Le rapport constate que de nombreux programmes de surveillance et de contrôle des moustiques reposent sur des financements de courte durée et manquent de planification à long terme. La responsabilité peut en outre relever de différents niveaux de gouvernance, national, régional ou local, ce qui complique la coordination des approches au-delà des frontières.

Et cela compte, car les moustiques ne s'arrêtent pas aux frontières.

"Pour une lutte efficace contre les moustiques, nous avons besoin d'une coopération étroite en Europe et d'une approche intégrée qui associe la surveillance des moustiques, la mobilisation des communautés et des solutions ciblées de contrôle des moustiques tenant compte de l'impact sur l'environnement", a déclaré Gossner.

Selon l'ECDC, les interventions réactives de lutte contre les moustiques sont souvent ponctuelles et centrées sur les insectes adultes, tandis que des stratégies à plus long terme pour éliminer les populations invasives font fréquemment défaut. Contre les moustiques Aedes, les pays recourent à un mélange de mesures chimiques et non chimiques, comprenant des actions visant les moustiques au stade immature et des campagnes pour impliquer les communautés.
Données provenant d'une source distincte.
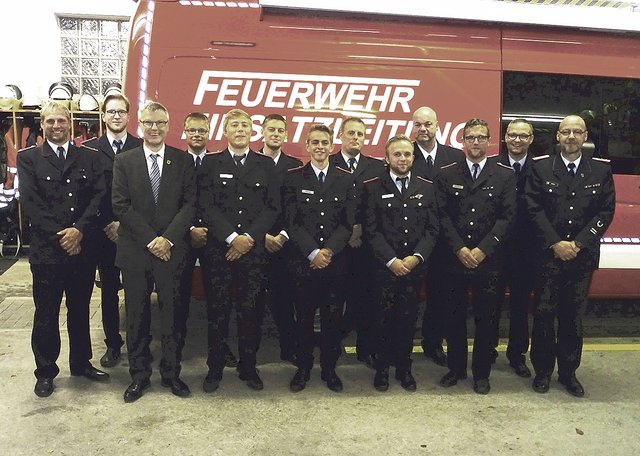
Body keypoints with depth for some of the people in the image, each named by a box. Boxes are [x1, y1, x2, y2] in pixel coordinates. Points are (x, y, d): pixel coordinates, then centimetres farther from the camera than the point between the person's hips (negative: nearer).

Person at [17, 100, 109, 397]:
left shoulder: (89, 158, 8)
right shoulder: (28, 159, 3)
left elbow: (99, 197, -1)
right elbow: (30, 203, -7)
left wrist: (79, 230, -13)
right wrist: (59, 235, -14)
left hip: (83, 247, 2)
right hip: (46, 250, -2)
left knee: (80, 310, 15)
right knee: (46, 314, 7)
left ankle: (81, 362, 30)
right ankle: (45, 372, 22)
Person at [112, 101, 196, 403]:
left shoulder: (183, 161, 4)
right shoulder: (124, 161, 4)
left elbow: (190, 204, -1)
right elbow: (121, 206, -3)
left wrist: (167, 238, -12)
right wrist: (151, 240, -10)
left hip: (171, 250, 0)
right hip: (135, 251, 0)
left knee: (171, 315, 6)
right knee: (136, 316, 8)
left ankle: (171, 373, 21)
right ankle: (139, 375, 22)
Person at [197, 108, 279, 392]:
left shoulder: (266, 165, 9)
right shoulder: (211, 163, 6)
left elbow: (272, 207, 3)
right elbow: (206, 207, -2)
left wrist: (250, 238, -8)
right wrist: (232, 238, -12)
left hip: (254, 249, 1)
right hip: (218, 249, -1)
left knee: (251, 311, 5)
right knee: (217, 311, 4)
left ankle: (248, 368, 19)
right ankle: (215, 369, 17)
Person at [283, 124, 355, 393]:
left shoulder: (346, 179, 7)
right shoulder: (293, 178, 3)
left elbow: (348, 223, 1)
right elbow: (293, 222, -4)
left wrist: (328, 251, -12)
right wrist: (313, 253, -14)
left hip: (336, 261, 1)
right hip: (303, 261, -1)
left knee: (332, 319, 8)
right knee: (304, 318, 8)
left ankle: (329, 369, 23)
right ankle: (303, 368, 22)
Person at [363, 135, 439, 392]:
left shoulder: (426, 187, 8)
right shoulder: (373, 188, 0)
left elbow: (432, 228, 4)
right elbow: (371, 230, -5)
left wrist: (416, 257, -9)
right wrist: (391, 260, -13)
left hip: (415, 266, 2)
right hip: (384, 267, -2)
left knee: (408, 319, 9)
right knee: (383, 320, 6)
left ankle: (404, 368, 23)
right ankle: (382, 368, 20)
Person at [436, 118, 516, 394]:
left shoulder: (505, 175, 4)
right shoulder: (447, 174, 6)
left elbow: (508, 216, -3)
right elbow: (442, 215, 0)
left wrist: (482, 250, -11)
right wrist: (459, 249, -10)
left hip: (488, 259, -1)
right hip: (454, 258, 1)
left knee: (485, 318, 7)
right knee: (454, 317, 8)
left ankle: (481, 373, 21)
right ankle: (456, 368, 24)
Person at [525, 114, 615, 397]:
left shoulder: (601, 170, 5)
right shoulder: (541, 167, 1)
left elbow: (605, 212, 1)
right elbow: (534, 209, -4)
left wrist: (578, 244, -9)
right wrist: (556, 244, -12)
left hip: (583, 256, 1)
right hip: (548, 255, -1)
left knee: (573, 315, 9)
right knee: (544, 314, 3)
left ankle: (568, 372, 22)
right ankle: (542, 371, 17)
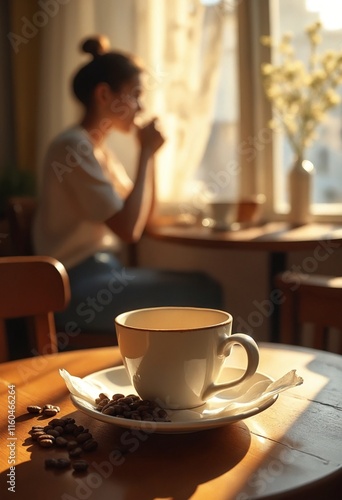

Le changement climatique ajoute encore à l'urgence de la situation. Des saisons de transmission plus longues et plus intenses sont déjà observées pour le virus du Nil occidental, la dengue et le chikungunya, selon le nouveau rapport de l'ECDC. Des conditions plus chaudes peuvent créer des environnements plus favorables aux moustiques et prolonger les périodes durant lesquelles les virus peuvent circuler.